The importance sampling result for (c) is 0.998955816599
The sample variance is 0.000329806340685


In [15]:
print '(a) stratification mean:',np.average(a_strat_list),'variance:', np.var(a_strat_list)
print '(a) importance mean:',np.average(a_imp_list),'variance:', np.var(a_imp_list)
print '(b) stratification mean:',np.average(b_strat_list),'variance:', np.var(b_strat_list)
print '(b) importance mean:',np.average(b_imp_list),'variance:', np.var(b_imp_list)
print '(c) stratification mean:',np.average(c_strat_list),'variance:', np.var(c_strat_list)
print '(c) importance mean:',np.average(c_imp_list),'variance:', np.var(c_imp_list)

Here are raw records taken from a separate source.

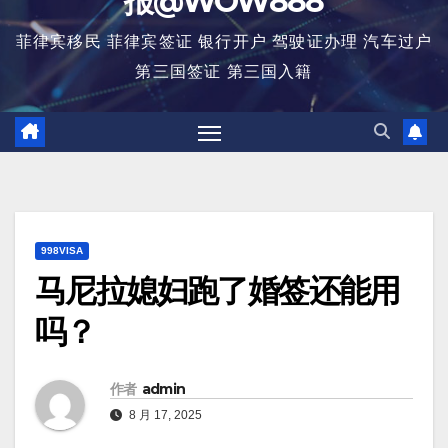
报@WOW888
菲律宾移民 菲律宾签证 银行开户 驾驶证办理 汽车过户
第三国签证 第三国入籍
998VISA
马尼拉媳妇跑了婚签还能用
吗？
作者
admin
8 月 17, 2025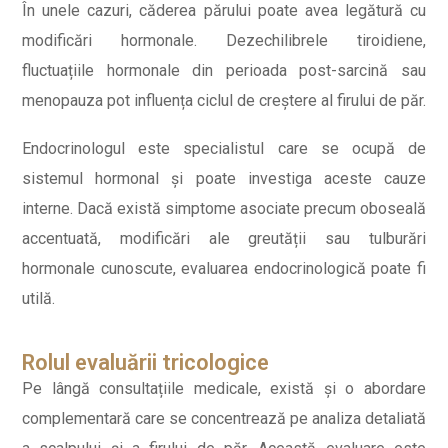
În unele cazuri, căderea părului poate avea legătură cu
modificări hormonale. Dezechilibrele tiroidiene,
fluctuațiile hormonale din perioada post-sarcină sau
menopauza pot influența ciclul de creștere al firului de păr.
Endocrinologul este specialistul care se ocupă de
sistemul hormonal și poate investiga aceste cauze
interne. Dacă există simptome asociate precum oboseală
accentuată, modificări ale greutății sau tulburări
hormonale cunoscute, evaluarea endocrinologică poate fi
utilă.
Rolul evaluării tricologice
Pe lângă consultațiile medicale, există și o abordare
complementară care se concentrează pe analiza detaliată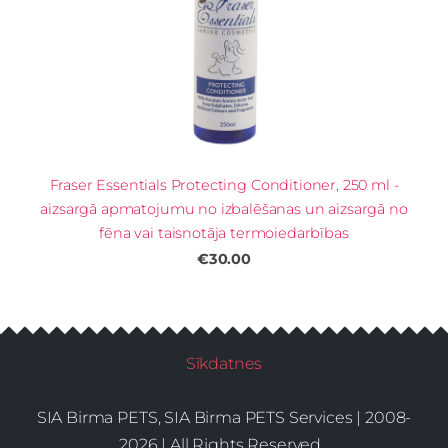
Fraser Essentials Protecting Conditioner, 250 ml -
aizsargā apmatojumu no izbalēšanas un aizsargā no
fēna vai taisnotāja termoiedarbības
€30.00
Sīkdatnes
SIA Birma PETS, SIA Birma PETS Services | 2008-
2026 | All Rights Reserved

(a) stratification mean: 20.02710338 variance: 0.503294639144
(a) importance mean: 20.0375610739 variance: 0.174852739554
(b) stratification mean: -0.0365110301533 variance: 0.000596480410898
(b) importance mean: -0.0687275170642 variance: 0.00596109109111
(c) stratification mean: 1.00010701419 variance: 0.000783141416052
(c) importance mean: 0.998955816599 variance: 0.000329806340685


The quality of importance sampling is better than the stratification sampling when we choose the right pdf function that close to $\left| f(x) \right|$. For (a),(c), the functions vary a lot in its own region, and it is easy to find a computation-friendly pdf for importance simpling. For (b), the function varies periodly in small value. In this case, the importance simpling may not as good as stratification. Because it is hard to find an easy pdf to represent the function.